Je suis née et j’ai été élevé au Bénin (Afrique de l’Ouest) dans une famille très spéciale. Avec du recul, je réalise que mes parents étaient non-conformistes. Nous étions 10 frères et sœurs mais mon père a fait en sorte que nous allions tous à l’école, même s’il n’y avait qu’un seul salaire pour toute la famille. Malgré la pression exercée par la communauté de notre village, il a insisté pour que ses trois filles soient scolarisées. J’ai commencé très tôt à gagner de l’argent en tant que chanteuse et je ne comprenais pas pourquoi je devais continuer à aller à l’école. J’ai voulu abandonner mais mon père me l’a interdit : « Si tu veux vivre ici tout en continuant à chanter, tu dois finir l’école. Cela te permettra de comprendre le vaste monde qui t’entoure et de réaliser ton rêve d’être une chanteuse qui parcourt le monde ».
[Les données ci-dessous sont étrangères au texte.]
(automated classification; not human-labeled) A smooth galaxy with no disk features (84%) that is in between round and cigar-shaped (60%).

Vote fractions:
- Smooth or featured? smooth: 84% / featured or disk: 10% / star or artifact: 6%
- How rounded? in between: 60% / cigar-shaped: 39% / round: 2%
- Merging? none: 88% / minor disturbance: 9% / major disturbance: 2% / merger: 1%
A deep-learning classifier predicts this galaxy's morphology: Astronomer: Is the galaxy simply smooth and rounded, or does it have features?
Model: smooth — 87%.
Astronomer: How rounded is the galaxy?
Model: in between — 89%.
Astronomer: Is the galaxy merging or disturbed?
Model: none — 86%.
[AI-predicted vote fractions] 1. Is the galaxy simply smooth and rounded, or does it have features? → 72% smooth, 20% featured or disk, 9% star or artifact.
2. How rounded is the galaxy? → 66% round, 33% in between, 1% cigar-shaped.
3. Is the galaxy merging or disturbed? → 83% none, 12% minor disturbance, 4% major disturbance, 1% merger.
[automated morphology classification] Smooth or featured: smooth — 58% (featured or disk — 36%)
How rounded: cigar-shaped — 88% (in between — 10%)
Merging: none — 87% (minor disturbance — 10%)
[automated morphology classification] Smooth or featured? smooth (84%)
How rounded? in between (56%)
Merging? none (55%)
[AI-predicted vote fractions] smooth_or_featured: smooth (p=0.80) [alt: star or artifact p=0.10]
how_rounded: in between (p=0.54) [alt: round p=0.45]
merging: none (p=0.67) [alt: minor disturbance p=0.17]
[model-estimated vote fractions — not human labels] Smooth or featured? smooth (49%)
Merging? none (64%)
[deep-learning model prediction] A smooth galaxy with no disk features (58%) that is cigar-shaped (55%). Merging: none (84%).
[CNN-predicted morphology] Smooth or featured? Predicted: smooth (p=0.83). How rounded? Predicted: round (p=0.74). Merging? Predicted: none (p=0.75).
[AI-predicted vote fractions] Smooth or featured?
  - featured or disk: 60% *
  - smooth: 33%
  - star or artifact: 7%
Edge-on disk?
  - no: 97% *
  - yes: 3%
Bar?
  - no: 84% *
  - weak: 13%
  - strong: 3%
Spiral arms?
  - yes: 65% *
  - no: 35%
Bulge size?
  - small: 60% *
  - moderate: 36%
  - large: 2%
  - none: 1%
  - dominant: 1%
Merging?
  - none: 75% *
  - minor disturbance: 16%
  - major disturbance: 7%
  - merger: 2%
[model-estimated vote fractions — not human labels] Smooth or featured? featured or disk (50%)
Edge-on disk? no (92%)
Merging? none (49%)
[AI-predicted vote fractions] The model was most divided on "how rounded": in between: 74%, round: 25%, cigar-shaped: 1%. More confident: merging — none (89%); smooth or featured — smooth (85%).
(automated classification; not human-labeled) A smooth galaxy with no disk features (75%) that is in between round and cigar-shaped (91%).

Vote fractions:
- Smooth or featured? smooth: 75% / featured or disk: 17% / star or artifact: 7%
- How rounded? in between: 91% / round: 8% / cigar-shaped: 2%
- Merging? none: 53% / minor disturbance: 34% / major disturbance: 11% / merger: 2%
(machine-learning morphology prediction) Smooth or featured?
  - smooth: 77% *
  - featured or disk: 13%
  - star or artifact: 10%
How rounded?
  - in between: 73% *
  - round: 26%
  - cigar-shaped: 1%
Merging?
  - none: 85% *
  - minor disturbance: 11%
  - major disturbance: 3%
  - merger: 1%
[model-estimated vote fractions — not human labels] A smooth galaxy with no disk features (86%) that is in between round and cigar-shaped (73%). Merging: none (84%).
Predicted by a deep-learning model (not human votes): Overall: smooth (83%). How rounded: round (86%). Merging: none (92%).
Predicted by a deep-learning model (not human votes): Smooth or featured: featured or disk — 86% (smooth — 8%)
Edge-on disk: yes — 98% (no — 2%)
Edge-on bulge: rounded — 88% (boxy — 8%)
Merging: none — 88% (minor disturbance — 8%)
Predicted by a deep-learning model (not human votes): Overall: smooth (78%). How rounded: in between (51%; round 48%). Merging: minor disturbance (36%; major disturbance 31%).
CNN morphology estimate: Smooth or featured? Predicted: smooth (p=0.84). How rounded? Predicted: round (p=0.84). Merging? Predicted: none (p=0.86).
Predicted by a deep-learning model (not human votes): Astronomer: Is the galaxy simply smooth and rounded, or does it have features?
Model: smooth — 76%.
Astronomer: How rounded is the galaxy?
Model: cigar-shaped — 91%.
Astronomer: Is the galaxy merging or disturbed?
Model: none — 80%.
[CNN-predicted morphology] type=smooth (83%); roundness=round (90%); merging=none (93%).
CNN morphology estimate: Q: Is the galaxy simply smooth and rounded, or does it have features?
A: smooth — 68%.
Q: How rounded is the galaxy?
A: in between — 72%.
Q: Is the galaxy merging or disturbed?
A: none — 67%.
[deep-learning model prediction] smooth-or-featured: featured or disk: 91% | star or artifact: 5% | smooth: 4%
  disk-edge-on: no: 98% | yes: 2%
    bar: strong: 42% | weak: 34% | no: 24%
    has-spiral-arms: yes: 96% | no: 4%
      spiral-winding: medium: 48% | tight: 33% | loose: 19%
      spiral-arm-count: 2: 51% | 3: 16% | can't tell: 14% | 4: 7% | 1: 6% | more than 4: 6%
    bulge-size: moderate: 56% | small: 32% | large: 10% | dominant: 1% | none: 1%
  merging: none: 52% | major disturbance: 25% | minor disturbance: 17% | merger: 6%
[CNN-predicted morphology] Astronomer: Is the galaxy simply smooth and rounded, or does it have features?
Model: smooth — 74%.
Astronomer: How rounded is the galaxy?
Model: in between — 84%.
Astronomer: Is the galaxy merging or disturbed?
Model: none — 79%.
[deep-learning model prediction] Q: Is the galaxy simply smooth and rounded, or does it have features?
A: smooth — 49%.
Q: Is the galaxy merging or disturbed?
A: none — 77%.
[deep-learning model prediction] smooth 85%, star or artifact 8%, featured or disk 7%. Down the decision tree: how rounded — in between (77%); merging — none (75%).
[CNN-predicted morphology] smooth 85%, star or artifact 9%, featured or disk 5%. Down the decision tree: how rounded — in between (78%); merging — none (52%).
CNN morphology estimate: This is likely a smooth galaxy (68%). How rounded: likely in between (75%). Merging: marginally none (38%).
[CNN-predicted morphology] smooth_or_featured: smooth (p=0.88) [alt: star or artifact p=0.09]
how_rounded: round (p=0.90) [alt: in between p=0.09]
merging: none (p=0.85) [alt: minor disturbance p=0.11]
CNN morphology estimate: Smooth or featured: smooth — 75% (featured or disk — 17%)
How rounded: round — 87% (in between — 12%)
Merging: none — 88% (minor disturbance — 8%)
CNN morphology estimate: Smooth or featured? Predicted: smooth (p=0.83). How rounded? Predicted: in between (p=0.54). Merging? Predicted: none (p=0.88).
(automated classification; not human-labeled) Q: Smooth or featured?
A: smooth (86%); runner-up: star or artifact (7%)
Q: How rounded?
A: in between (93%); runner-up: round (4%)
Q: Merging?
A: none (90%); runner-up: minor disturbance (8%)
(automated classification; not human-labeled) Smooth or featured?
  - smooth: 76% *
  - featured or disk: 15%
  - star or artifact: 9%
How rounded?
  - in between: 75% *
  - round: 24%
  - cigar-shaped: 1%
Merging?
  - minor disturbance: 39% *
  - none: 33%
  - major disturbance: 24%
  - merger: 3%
Je me souviens d’avoir été en colère à l’époque mais aujourd’hui je lui suis reconnaissante. L’enseignement que j’ai reçu était de haute qualité car les professeurs étaient eux-mêmes très instruits. A l’époque, on surnommait le Bénin « le quartier latin » de l’Afrique. Hélas les choses ont changé depuis. Mes études m’ont beaucoup apporté : cela m’a donné confiance en moi, non seulement pour chanter mais aussi pour prendre la parole sur les plateaux télé de la CNN ou de la BBC et pour rencontrer les dirigeants mondiaux pour plaider en faveur des droits des femmes en Afrique.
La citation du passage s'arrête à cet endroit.